Complaining and moping about a bad situation will change nothing. It is easy to complain, but if you were to step into the life of someone you envy, you discover that we all have our own battles, and usually those battles are tougher than yours.
Studio executives called Kevin to consider him for television. His manager helped him get a bidding war started between executives until it ended with a $250,000 deal. The deal would hold him for a set period of time and cast him in TV roles that would be a good fit.
Kevin spent this money quickly, buying the nicest furniture and items. The problem was that he used a credit card, which didn’t let him see how much he was spending visually, which caused him to overspend. If he had a stack of cash, he could see how quickly the pile was shrinking, but a credit card was a magic card that always worked.
His behavior caused him to spend all his money. And the TV deal never led to much other than a TV show that got canceled after the pilot, which shattered his expectations. He complained and moped about it. But his dad taught him that if getting chased by a knife as a kid was okay, then losing his TV show was okay too.

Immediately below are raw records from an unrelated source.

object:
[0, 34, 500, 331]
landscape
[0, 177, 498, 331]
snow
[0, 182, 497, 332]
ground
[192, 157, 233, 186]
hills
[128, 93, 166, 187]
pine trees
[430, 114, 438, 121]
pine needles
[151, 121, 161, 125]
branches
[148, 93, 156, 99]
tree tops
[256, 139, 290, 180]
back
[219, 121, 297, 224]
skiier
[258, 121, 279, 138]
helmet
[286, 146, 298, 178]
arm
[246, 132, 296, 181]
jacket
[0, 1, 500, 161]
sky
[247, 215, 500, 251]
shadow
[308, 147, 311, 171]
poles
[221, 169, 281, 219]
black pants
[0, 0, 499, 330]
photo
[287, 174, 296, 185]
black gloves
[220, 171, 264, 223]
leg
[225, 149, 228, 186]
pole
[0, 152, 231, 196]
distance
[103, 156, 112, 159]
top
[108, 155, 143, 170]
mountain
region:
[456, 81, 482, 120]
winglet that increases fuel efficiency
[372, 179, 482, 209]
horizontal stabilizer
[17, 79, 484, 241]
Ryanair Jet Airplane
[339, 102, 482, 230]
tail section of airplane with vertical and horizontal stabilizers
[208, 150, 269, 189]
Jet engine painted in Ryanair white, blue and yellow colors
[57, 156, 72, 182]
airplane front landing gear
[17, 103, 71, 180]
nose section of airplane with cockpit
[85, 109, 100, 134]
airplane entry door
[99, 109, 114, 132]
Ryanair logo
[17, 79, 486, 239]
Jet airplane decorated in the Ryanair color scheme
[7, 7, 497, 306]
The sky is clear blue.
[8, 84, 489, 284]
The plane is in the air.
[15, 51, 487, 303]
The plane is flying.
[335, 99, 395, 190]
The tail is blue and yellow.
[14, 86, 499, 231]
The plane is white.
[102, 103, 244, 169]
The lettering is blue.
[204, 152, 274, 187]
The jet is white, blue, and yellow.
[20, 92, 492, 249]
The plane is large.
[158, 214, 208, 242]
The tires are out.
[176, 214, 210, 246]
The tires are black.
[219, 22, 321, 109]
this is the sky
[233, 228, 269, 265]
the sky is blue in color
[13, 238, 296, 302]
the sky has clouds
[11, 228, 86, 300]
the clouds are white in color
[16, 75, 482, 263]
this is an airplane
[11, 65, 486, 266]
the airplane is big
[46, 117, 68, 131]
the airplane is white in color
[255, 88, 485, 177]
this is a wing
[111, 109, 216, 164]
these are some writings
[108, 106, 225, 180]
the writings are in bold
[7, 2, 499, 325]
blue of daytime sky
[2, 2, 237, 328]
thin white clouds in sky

The greatest lesson Kevin learned was humility. Nothing in life is certain. You can be rich and successful in one moment, and poor or dead in the next, even if you did all the right things. His TV show and film career at the time bombed, and afterwards no one in Hollywood would touch him. One moment, he had made multiple six figures, and the next, he couldn’t get a gig anymore. He eventually returned to stand-up comedy on the road rather than sit there with no opportunities in Hollywood. You should measure yourself by the effort you put in, not the result because we all end up dead.
Often, Kevin’s greatest opportunities are the ones he undervalued most. A successful producer pitched him a movie idea, and he was interested but did not think much of it. When pitched, there were a lot of projections and vague claims. In these situations, Kevin assess people not by what they say but by who they are. This producer was hard working. He ended up doing the movie, and it was successful.
Effective communication is one of the most important lessons he learned in business. He pissed off a manager by not mentioning to him he was giving discounts to shows when handing out flyers.
Kevin had a huge head start by marketed and promoting his comedy on Facebook and Twitter before others got involved. He hired a whole team he couldn’t afford to help him but the team increased his profit. A team will survive better than an individual.
Kevin’s Blueprint for Success
Positivity – secret to happiness, you get what you give
Commitment – If you make a promise or commitment to work or be someone, keep it.
Discomfort – never get too comfortable. Work gives meaning to life.
Persistence – you can fail but can’t quit, this factor is more responsible for his success than any other
Patience – keeps you from getting resentful and frustrated.
Class – no one is beneath you, class is about having great likeability
Learning – if you learn, you get your next gift. If you don’t, you repeat your mistakes.
Passion – do what you enjoy and that’s great way finding passions. Don’t overthink it.
Competition – you are competing with not against others. Competition turns passion into directed action.